2014 Bridge Crossing draws diverse crowd
Published 7:08 pm Monday, March 10, 2014
By Jay Sowers and Josh Bergeron
The Selma Times-Journal
Thousands of tourists, Selma residents and elected officials packed downtown Sunday for the 49th anniversary of Bloody Sunday and the 2014 Bridge Crossing Jubilee.
For months, organizers meticulously hammered out details for the event. Some were focused on securing vendors for Water Avenue. Others organized events around the city. Bridge Crossing Jubilee attendees packed every corner of Selma’s downtown. Events were planned for churches, city-operated venues and, of course, the Edmund Pettus Bridge.
Sunday was officially the 49th anniversary of the day that put Selma into the history books.
As a Bloody Sunday commemoration church service neared completion, thousands of people gathered around Brown Chapel’s entrance for a pre-march rally. A renewed effort to guarantee voting rights was a common theme during the rally’s speeches.
With the church service over, a parade of thousands proceeded down Martin Luther King Street, turned right on Alabama Avenue before turning onto Broad Street, in direct view of the Edmund Pettus Bridge
A group from an independent African village in southern South Carolina, named Oyotunji, led the parade.

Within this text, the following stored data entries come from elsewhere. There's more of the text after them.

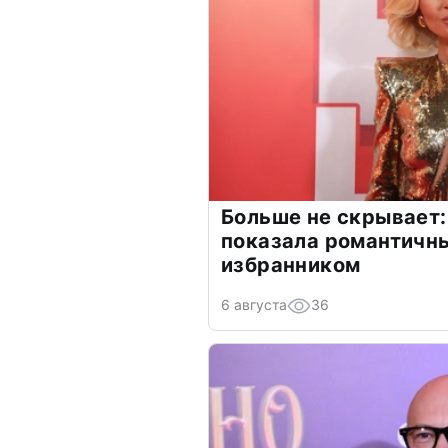
Больше не скрывает:
показала романтичн
избранником
6 августа
36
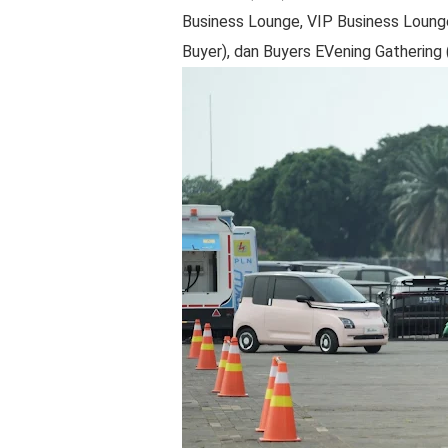
Business Lounge, VIP Business Loung
Buyer), dan Buyers EVening Gathering 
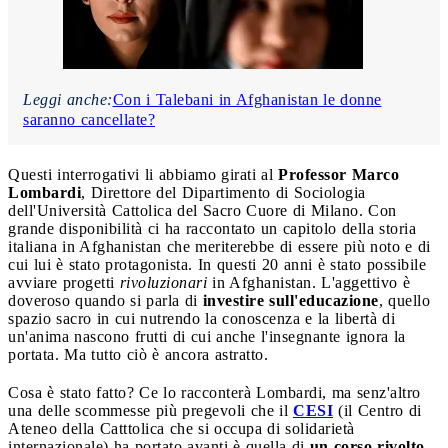
Leggi anche:
Con i Talebani in Afghanistan le donne
saranno cancellate?
Questi interrogativi li abbiamo girati al
Professor Marco
Lombardi
, Direttore del Dipartimento di Sociologia
dell'Università Cattolica del Sacro Cuore di Milano. Con
grande disponibilità ci ha raccontato un capitolo della storia
italiana in Afghanistan che meriterebbe di essere più noto e di
cui lui è stato protagonista. In questi 20 anni è stato possibile
avviare progetti
rivoluzionari
in Afghanistan. L'aggettivo è
doveroso quando si parla di
investire sull'educazione
, quello
spazio sacro in cui nutrendo la conoscenza e la libertà di
un'anima nascono frutti di cui anche l'insegnante ignora la
portata. Ma tutto ciò è ancora astratto.
Cosa è stato fatto? Ce lo racconterà Lombardi, ma senz'altro
una delle scommesse più pregevoli che il
CESI
(il Centro di
Ateneo della Catttolica che si occupa di solidarietà
internazionale) ha portato avanti è quella di
un corso rivolto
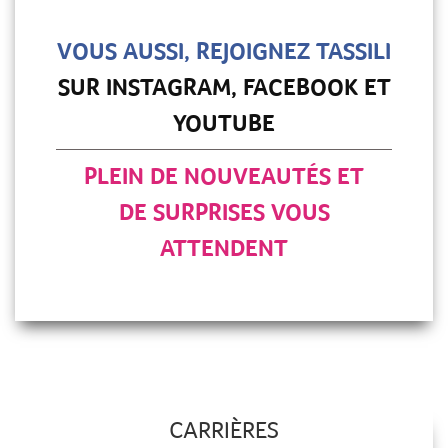
VOUS AUSSI, REJOIGNEZ TASSILI
SUR INSTAGRAM, FACEBOOK ET
YOUTUBE
PLEIN DE NOUVEAUTÉS ET
DE SURPRISES VOUS
ATTENDENT
CARRIÈRES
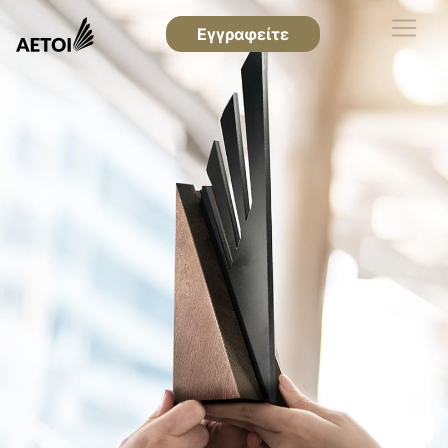
Εγγραφείτε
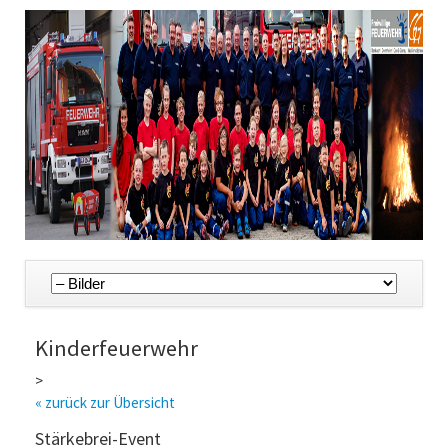
Navigation
überspringen
Kinderfeuerwehr
>
« zurück zur Übersicht
Stärkebrei-Event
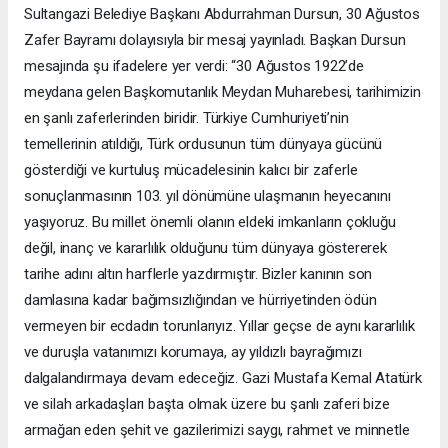
Sultangazi Belediye Başkanı Abdurrahman Dursun, 30 Ağustos
Zafer Bayramı dolayısıyla bir mesaj yayınladı. Başkan Dursun
mesajında şu ifadelere yer verdi: “30 Ağustos 1922’de
meydana gelen Başkomutanlık Meydan Muharebesi, tarihimizin
en şanlı zaferlerinden biridir. Türkiye Cumhuriyeti’nin
temellerinin atıldığı, Türk ordusunun tüm dünyaya gücünü
gösterdiği ve kurtuluş mücadelesinin kalıcı bir zaferle
sonuçlanmasının 103. yıl dönümüne ulaşmanın heyecanını
yaşıyoruz. Bu millet önemli olanın eldeki imkanların çokluğu
değil, inanç ve kararlılık olduğunu tüm dünyaya göstererek
tarihe adını altın harflerle yazdırmıştır. Bizler kanının son
damlasına kadar bağımsızlığından ve hürriyetinden ödün
vermeyen bir ecdadın torunlarıyız. Yıllar geçse de aynı kararlılık
ve duruşla vatanımızı korumaya, ay yıldızlı bayrağımızı
dalgalandırmaya devam edeceğiz. Gazi Mustafa Kemal Atatürk
ve silah arkadaşları başta olmak üzere bu şanlı zaferi bize
armağan eden şehit ve gazilerimizi saygı, rahmet ve minnetle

The group’s leader Oba Adefunmi II said he enjoyed the trip to Selma — his first ever — but was more concerned with sharing new ideas.
“It’s not about beating the same old drum,” Adefunmi said. “Many times we think about money and politics, but it’s about the people. The people are what make everything happen.”
Other marchers also shared their reasoning for traveling to Selma.
U.S. Rep. John Lewis (D-Ga.) was perhaps the most notable marcher in Sunday’s parade. Lewis helped lead the original march on Bloody Sunday in 1965.
Wilson Blount, a resident of Dade City, Fla., also witnessed Bloody Sunday first hand.
Blount, 21 on March 7, 1965, came to Selma with a busload of other Tuskegee College students to take part in the march. The bus never made it to Selma and was stopped by a line of police officers on the southern side of the Pettus Bridge.
“The police stopped us about a mile-a-half before the crossing the bridge, so we were sitting on the bus, waiting to see what was going to happen next,” Blount said. “We heard the gunfire, we could see the smoke and tear gas and horses running around and you knew it was not going to be a good day.”
Blount said he and his schoolmates watched for only a few moments before boarding their bus and returning to campus.
The march paused for a brief prayer at the northern foot of the bridge and again at the bridge’s peak for a second prayer. Marchers continued down the bridge’s southern slope, chanting and singing, before disbanding at the Voting Rights Museum.